SOURCE RECORDS: Begin
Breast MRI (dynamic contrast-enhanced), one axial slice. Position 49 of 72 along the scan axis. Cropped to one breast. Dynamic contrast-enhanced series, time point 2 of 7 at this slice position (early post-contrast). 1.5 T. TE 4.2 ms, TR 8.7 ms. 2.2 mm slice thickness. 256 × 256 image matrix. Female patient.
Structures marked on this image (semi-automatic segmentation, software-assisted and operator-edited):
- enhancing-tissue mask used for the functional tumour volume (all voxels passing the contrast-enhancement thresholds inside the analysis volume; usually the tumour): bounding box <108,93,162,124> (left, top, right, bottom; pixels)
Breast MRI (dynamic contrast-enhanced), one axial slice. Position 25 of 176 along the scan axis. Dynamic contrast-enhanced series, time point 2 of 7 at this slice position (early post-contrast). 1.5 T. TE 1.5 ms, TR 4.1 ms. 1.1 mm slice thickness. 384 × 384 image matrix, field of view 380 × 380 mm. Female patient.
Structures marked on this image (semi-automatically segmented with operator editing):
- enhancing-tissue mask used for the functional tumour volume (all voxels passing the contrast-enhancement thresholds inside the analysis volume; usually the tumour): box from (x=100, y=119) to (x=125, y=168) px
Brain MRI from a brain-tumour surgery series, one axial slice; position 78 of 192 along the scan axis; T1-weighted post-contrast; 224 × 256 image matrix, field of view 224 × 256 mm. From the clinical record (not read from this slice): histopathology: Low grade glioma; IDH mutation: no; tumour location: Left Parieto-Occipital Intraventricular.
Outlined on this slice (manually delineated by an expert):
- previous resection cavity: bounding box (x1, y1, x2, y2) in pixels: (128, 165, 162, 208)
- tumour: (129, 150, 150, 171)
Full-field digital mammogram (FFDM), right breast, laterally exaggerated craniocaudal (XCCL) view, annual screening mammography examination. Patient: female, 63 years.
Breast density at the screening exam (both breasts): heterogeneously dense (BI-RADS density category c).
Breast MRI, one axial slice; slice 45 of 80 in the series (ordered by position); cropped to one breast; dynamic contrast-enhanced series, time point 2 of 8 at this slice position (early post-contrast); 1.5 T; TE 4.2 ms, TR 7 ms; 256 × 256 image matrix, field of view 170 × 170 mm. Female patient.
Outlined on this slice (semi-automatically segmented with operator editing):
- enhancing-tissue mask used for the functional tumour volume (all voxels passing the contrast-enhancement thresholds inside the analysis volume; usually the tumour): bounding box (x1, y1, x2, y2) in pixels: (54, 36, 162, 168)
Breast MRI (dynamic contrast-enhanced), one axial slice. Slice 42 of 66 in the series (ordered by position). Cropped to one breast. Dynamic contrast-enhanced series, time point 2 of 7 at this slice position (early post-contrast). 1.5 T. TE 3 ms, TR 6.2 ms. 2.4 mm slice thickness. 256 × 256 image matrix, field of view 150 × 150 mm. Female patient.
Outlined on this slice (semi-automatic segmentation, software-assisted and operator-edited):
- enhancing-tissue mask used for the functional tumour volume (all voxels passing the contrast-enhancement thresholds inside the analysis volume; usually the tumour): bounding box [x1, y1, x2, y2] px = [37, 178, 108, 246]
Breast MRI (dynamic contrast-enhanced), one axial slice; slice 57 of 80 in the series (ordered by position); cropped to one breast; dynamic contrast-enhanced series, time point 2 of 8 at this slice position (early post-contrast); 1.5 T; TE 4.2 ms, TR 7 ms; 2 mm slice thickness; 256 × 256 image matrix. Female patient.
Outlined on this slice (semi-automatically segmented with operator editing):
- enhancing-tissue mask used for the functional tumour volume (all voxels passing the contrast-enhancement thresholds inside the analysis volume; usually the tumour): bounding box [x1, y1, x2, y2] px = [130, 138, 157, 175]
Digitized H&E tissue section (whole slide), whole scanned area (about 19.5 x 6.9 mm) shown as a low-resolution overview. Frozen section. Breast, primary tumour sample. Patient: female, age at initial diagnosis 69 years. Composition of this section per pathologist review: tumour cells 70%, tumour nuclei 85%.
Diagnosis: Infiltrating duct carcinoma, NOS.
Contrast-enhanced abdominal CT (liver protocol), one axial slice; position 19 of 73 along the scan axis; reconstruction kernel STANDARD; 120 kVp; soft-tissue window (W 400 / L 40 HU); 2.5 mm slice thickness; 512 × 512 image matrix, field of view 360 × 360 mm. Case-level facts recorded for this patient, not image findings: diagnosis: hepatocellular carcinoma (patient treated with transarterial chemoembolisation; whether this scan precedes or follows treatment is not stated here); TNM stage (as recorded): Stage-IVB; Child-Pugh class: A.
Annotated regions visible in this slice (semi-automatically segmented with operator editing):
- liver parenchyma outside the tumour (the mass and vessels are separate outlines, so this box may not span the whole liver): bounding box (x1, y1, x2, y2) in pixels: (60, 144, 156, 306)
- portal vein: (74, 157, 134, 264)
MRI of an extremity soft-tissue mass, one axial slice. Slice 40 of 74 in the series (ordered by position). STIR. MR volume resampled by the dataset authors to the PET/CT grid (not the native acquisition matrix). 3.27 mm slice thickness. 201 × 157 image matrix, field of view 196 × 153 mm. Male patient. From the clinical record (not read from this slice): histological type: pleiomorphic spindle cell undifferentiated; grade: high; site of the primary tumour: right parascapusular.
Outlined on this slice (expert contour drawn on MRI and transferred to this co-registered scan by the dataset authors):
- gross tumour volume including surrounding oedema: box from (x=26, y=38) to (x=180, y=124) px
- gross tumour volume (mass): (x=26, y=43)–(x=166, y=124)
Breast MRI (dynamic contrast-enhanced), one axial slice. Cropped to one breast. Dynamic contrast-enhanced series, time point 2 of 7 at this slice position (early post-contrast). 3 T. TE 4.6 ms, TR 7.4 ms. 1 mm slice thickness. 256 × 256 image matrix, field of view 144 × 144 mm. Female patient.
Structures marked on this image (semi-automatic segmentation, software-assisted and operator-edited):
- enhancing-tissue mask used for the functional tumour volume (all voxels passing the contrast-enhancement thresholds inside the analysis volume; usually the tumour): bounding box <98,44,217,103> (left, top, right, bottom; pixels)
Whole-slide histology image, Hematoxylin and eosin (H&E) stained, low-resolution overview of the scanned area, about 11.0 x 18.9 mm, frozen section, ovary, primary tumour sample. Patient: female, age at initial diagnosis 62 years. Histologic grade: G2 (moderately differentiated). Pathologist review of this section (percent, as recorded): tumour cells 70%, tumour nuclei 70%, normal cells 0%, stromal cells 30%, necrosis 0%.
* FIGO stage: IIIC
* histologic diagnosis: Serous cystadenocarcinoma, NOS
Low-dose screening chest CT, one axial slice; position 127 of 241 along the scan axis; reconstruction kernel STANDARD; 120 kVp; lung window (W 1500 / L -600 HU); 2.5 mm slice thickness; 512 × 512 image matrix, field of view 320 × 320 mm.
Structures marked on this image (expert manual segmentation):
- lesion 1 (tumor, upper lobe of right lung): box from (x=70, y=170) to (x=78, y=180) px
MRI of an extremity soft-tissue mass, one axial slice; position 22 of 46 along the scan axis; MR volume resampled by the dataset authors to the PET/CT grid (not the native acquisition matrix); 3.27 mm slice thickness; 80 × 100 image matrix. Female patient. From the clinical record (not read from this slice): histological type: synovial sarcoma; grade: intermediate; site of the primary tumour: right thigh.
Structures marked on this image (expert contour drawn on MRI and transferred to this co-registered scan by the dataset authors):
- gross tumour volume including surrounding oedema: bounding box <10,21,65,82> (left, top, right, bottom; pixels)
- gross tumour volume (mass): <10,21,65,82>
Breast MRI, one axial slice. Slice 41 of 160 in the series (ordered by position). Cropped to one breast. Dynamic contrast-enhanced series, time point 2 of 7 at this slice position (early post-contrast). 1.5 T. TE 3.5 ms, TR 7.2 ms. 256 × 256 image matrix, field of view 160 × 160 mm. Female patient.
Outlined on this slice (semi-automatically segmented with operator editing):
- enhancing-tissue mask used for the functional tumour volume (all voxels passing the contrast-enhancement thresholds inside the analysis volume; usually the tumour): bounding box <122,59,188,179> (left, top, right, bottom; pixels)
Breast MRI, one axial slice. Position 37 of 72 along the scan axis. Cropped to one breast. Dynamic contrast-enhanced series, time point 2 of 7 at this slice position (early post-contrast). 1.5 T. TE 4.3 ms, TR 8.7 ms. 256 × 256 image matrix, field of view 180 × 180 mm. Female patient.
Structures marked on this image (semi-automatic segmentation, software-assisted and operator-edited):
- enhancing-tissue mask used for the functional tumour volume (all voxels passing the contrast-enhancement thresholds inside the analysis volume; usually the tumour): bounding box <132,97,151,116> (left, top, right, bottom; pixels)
SOURCE RECORDS: End
Above are the entries. Quote exactly the lines from the one bearing "380 mm. Female patient." through the one bearing "(x=125, y=168) px".

:: ANSWER TO THIS EXERCISE ::
Breast MRI (dynamic contrast-enhanced), one axial slice. Position 25 of 176 along the scan axis. Dynamic contrast-enhanced series, time point 2 of 7 at this slice position (early post-contrast). 1.5 T. TE 1.5 ms, TR 4.1 ms. 1.1 mm slice thickness. 384 × 384 image matrix, field of view 380 × 380 mm. Female patient.
Structures marked on this image (semi-automatically segmented with operator editing):
- enhancing-tissue mask used for the functional tumour volume (all voxels passing the contrast-enhancement thresholds inside the analysis volume; usually the tumour): box from (x=100, y=119) to (x=125, y=168) px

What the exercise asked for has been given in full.